Data items
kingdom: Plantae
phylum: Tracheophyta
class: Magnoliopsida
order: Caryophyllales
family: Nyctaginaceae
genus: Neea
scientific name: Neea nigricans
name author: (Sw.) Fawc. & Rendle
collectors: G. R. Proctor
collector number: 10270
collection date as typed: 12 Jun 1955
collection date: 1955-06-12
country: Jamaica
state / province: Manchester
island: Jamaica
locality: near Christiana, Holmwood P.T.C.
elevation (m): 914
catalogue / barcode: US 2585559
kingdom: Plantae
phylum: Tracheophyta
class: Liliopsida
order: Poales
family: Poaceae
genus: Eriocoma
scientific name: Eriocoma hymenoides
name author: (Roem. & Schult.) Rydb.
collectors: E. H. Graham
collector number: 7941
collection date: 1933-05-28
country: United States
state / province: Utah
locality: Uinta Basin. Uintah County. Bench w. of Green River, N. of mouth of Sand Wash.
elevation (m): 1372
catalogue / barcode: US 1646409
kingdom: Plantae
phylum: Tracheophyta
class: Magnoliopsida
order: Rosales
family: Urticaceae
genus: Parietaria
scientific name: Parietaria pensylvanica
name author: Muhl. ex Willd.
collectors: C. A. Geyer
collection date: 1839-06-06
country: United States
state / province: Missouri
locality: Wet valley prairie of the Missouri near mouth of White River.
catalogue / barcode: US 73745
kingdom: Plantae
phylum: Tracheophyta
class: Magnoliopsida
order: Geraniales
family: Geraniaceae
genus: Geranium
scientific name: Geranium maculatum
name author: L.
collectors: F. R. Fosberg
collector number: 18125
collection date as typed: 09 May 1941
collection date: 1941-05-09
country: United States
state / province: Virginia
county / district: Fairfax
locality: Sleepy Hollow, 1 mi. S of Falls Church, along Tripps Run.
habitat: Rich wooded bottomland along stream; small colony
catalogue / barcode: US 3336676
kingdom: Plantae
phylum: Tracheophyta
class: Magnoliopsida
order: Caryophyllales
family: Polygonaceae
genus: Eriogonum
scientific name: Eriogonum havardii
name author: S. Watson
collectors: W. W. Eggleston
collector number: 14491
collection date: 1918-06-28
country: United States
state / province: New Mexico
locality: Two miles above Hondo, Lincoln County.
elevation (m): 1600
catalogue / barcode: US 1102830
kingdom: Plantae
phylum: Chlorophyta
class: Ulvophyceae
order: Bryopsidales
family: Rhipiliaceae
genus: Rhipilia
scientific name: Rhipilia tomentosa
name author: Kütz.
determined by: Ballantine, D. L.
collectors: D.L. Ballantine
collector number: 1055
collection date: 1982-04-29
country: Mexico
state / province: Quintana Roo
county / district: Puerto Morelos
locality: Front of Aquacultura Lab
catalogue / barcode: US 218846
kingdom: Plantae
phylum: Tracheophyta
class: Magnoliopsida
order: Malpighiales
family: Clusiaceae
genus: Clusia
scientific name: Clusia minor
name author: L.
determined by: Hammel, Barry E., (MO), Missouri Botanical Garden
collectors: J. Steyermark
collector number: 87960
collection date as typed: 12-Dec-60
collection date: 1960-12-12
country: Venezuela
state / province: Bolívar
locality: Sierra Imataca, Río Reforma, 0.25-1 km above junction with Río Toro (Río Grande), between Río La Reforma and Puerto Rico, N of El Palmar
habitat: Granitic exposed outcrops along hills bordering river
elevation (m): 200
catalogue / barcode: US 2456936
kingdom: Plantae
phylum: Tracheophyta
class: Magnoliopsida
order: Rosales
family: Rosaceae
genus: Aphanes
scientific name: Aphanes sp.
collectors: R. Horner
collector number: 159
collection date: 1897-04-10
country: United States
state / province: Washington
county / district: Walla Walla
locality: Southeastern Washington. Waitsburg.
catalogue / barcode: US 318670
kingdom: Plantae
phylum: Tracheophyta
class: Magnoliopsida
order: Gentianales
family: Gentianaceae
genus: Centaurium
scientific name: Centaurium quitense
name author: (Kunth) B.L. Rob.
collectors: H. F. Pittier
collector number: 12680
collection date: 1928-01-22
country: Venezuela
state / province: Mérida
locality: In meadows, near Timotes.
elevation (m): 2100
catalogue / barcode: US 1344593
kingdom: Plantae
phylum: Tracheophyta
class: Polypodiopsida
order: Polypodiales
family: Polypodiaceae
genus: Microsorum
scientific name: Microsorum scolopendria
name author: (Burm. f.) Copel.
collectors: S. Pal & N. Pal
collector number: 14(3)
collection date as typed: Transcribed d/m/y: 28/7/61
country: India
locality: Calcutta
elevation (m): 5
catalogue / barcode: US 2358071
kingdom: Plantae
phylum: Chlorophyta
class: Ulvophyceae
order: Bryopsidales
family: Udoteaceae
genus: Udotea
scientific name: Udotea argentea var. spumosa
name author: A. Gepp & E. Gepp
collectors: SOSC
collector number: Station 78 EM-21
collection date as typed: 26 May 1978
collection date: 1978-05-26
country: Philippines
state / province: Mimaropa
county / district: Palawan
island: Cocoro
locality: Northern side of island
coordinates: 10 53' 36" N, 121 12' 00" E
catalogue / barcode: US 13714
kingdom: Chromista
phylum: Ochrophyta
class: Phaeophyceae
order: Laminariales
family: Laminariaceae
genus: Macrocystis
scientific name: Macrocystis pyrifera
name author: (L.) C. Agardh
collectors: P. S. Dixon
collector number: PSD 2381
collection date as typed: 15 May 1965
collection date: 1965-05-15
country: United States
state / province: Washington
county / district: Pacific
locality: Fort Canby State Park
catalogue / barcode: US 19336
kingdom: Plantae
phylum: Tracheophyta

• **TASK DESCRIPTION**
Reproduce the rows above unchanged, starting at the line that contains "elevation (m): 1372" and continuing through the line that contains "collection date: 1918-06-28", with both of those lines included.

• **IN RESPONSE**
elevation (m): 1372
catalogue / barcode: US 1646409
kingdom: Plantae
phylum: Tracheophyta
class: Magnoliopsida
order: Rosales
family: Urticaceae
genus: Parietaria
scientific name: Parietaria pensylvanica
name author: Muhl. ex Willd.
collectors: C. A. Geyer
collection date: 1839-06-06
country: United States
state / province: Missouri
locality: Wet valley prairie of the Missouri near mouth of White River.
catalogue / barcode: US 73745
kingdom: Plantae
phylum: Tracheophyta
class: Magnoliopsida
order: Geraniales
family: Geraniaceae
genus: Geranium
scientific name: Geranium maculatum
name author: L.
collectors: F. R. Fosberg
collector number: 18125
collection date as typed: 09 May 1941
collection date: 1941-05-09
country: United States
state / province: Virginia
county / district: Fairfax
locality: Sleepy Hollow, 1 mi. S of Falls Church, along Tripps Run.
habitat: Rich wooded bottomland along stream; small colony
catalogue / barcode: US 3336676
kingdom: Plantae
phylum: Tracheophyta
class: Magnoliopsida
order: Caryophyllales
family: Polygonaceae
genus: Eriogonum
scientific name: Eriogonum havardii
name author: S. Watson
collectors: W. W. Eggleston
collector number: 14491
collection date: 1918-06-28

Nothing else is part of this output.